(Photo) A market supervisor, seen wearing an armband, oversees merchants. Photographed in Hyesan Market in August, 2013 by ‘Mindeulle’ (ASIAPRESS)

“The North Korean won is plummeting.”

News was first reported on January 20 by a reporting partner in Musan County, North Hamkyung Province, that the actual exchange rate value of the RMB to North Korean won had strengthened from 1,100 N. Korean won to 1,350 N. Korean won. The value of the RMB (equivalent to roughly 0.14 USD) had jumped by 17.6 percent in North Korean markets, when compared to figures from surveys conducted late last year.

On the same day, news of the yuan’s sharp rise came from Chongjin, North Hamkyung Province, where it had risen to a value of 1,380 won and from Hyesan, Ryanggang Province, where it had risen to a value of 1,320 won. A reporting partner in Hyesan City said, “There is spreading anxiety in the markets from the memory of monetary reform back in the day.”

By the following day though, the actual exchange rate had fallen back down to 1,250 won, eventually settling at 1,280 won on January 23, before the Lunar New Year holiday.

※ Towards the end of 2009, the Kim Jong-un regime carried out a “currency reform,” issuing new notes and denominations. The sudden reforms, reduced the won to 1/100th of its previous value, leaving the economy in disarray.

◆ Severe foreign currency difficulties

North Korea, which was slapped with strong economic sanctions by the U.N. Security Council in 2017, lost nearly 90% of its exports the following year and was hit hard by the resulting lack of foreign currency. Nevertheless, food prices and exchange rates for US dollars and the RMB remained stable throughout 2018 and 2019. During that time, the exchange rate for RMB stayed roughly at 1,200 North Korean won per yuan.

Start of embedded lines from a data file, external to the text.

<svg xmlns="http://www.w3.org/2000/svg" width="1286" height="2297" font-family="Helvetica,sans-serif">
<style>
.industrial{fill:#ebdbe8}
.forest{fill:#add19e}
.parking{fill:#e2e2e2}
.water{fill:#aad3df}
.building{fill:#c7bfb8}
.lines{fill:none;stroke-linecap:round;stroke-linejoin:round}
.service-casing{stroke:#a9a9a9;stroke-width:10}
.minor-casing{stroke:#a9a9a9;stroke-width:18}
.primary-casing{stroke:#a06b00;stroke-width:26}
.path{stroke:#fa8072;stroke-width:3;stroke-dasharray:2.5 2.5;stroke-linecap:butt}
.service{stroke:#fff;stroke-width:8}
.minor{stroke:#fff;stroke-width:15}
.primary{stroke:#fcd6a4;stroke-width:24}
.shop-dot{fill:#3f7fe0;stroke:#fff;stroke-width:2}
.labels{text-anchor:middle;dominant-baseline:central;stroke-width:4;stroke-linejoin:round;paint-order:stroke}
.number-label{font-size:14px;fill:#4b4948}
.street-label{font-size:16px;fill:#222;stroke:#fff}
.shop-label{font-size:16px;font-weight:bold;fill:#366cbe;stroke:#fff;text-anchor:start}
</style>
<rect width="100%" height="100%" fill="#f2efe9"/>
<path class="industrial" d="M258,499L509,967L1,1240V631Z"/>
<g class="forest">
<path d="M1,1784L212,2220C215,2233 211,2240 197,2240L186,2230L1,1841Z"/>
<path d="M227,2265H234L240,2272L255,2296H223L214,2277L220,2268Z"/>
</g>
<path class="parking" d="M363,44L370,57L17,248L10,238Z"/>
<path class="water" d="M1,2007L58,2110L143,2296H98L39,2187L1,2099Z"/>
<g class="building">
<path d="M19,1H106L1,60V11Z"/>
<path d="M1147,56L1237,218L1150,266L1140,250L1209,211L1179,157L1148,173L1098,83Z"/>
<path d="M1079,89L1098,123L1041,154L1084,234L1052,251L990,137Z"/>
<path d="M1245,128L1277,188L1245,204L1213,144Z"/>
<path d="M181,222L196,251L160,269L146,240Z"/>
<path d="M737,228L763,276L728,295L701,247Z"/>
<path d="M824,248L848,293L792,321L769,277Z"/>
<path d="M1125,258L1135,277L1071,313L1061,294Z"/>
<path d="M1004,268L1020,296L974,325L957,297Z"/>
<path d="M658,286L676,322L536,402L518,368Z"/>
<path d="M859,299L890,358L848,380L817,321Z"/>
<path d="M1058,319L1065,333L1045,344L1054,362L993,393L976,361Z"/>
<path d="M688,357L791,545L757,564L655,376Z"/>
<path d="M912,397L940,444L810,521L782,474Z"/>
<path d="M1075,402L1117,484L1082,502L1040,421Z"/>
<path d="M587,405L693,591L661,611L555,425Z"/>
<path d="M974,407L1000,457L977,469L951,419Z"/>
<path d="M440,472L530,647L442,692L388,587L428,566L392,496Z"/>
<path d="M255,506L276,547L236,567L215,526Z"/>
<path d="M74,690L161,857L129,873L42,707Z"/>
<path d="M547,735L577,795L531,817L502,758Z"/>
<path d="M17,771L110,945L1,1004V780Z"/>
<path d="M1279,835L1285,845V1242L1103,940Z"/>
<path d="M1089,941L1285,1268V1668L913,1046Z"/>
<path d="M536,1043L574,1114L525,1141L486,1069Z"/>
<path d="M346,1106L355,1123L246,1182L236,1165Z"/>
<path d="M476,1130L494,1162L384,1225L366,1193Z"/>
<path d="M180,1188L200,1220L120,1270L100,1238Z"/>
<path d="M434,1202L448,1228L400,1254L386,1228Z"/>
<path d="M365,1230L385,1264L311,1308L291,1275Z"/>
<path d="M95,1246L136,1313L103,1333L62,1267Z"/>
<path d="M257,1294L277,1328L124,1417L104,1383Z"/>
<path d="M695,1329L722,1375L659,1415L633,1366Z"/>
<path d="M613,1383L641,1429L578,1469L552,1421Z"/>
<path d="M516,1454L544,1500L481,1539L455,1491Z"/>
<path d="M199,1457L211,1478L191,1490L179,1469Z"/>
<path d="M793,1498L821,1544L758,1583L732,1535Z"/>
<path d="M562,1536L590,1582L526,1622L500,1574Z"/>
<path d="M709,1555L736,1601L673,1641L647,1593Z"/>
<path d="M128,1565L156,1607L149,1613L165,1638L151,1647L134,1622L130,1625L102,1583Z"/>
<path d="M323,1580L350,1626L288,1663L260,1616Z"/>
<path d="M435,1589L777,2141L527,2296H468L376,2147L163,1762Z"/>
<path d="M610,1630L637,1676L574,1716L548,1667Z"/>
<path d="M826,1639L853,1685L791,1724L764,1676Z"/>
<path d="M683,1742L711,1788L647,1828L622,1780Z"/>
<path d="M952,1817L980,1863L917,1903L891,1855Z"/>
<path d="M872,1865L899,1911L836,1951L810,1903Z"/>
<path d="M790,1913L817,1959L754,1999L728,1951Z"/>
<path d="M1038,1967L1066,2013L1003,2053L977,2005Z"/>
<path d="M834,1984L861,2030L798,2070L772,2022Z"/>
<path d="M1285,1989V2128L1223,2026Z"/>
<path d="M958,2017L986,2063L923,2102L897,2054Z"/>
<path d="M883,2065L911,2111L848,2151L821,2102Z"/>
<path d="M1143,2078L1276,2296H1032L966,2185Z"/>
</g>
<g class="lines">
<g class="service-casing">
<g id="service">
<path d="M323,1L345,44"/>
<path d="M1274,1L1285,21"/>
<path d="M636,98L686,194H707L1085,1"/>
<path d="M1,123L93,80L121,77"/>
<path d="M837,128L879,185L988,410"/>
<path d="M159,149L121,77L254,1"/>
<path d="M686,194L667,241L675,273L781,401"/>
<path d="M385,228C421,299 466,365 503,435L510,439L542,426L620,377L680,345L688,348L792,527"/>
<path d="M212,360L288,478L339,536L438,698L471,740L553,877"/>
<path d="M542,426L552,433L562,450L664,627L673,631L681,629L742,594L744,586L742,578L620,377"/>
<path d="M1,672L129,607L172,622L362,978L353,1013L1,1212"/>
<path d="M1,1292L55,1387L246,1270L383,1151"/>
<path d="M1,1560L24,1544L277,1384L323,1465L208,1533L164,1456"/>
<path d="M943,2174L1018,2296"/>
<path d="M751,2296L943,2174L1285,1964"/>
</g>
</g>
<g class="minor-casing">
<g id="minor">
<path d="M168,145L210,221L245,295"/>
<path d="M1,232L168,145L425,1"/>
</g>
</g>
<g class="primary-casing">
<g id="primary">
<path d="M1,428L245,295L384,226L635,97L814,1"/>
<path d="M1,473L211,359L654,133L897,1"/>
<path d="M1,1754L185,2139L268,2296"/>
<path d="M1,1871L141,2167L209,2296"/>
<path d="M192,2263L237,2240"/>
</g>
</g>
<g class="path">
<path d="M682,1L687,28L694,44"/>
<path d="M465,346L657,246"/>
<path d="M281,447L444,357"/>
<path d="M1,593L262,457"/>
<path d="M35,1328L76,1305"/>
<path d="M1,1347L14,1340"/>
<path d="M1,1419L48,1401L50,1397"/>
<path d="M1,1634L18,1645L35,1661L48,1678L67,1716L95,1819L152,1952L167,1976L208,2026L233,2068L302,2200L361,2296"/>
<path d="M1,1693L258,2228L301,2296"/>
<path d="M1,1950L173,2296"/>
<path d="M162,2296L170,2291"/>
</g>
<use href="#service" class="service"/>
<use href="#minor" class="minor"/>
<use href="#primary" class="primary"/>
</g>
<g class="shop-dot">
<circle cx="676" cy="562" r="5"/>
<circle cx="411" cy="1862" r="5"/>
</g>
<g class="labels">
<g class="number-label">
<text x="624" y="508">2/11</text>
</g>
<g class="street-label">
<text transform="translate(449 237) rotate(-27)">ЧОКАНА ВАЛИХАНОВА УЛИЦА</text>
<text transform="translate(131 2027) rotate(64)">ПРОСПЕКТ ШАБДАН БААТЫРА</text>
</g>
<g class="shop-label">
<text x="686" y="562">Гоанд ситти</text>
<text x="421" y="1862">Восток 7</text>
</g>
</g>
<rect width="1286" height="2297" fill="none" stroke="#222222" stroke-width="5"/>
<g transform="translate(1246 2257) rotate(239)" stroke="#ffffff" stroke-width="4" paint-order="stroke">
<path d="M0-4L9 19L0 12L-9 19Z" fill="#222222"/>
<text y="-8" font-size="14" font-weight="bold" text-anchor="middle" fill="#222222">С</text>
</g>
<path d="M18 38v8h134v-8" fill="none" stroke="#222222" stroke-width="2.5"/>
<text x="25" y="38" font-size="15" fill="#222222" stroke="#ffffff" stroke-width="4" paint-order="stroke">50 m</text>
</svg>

Except for fuel prices, inflationary trends in North Korea are largely linked to foreign currency exchange rates. In other words, despite the lack of foreign currency, inflation did not occur because the exchange rate against the U.S. dollar and RMB remained stable.

The stability of prices is often referenced by those in Japan and South Korea who claim that the “economic sanctions have had little effect.” This is not the case, however. The impact of sanctions in Pyongyang as well as in provincial cities has been very significant, as documented by a 2-year investigation conducted by ASIAPRESS and its reporting partners in North Korea.

Among the investigation’s findings are reports of the closures of trade companies, the collapse of apartment prices, the disintegration of the wealthy class in Pyongyang, the shutdowns and production losses at mines, the slumps at markets, the deterioration of living conditions for ordinary citizens, the expanding budget gaps of the army and police, the increased numbers of homeless children, and the rise of prostitution. At the General Assembly of the Workers’ Party Central Committee held late last year, Kim Jong-un described the current situation as a “severe and unprecedented challenge.”

In spite of the conditions, how has the foreign exchange rate remained stable? This was a mystery among experts on North Korea. A South Korean researcher explained it as “dollarization.” The RMB and U.S. dollar are now widely circulated in North Korea as residents lack faith in the national currency- the North Korean won. By shunning the uncredited, local currency, the researcher claimed that prices have remained stable. Other experts give an alternate explanation, arguing that “the North Korean authorities are intervening at illegal foreign exchange markets to stabilize the won.”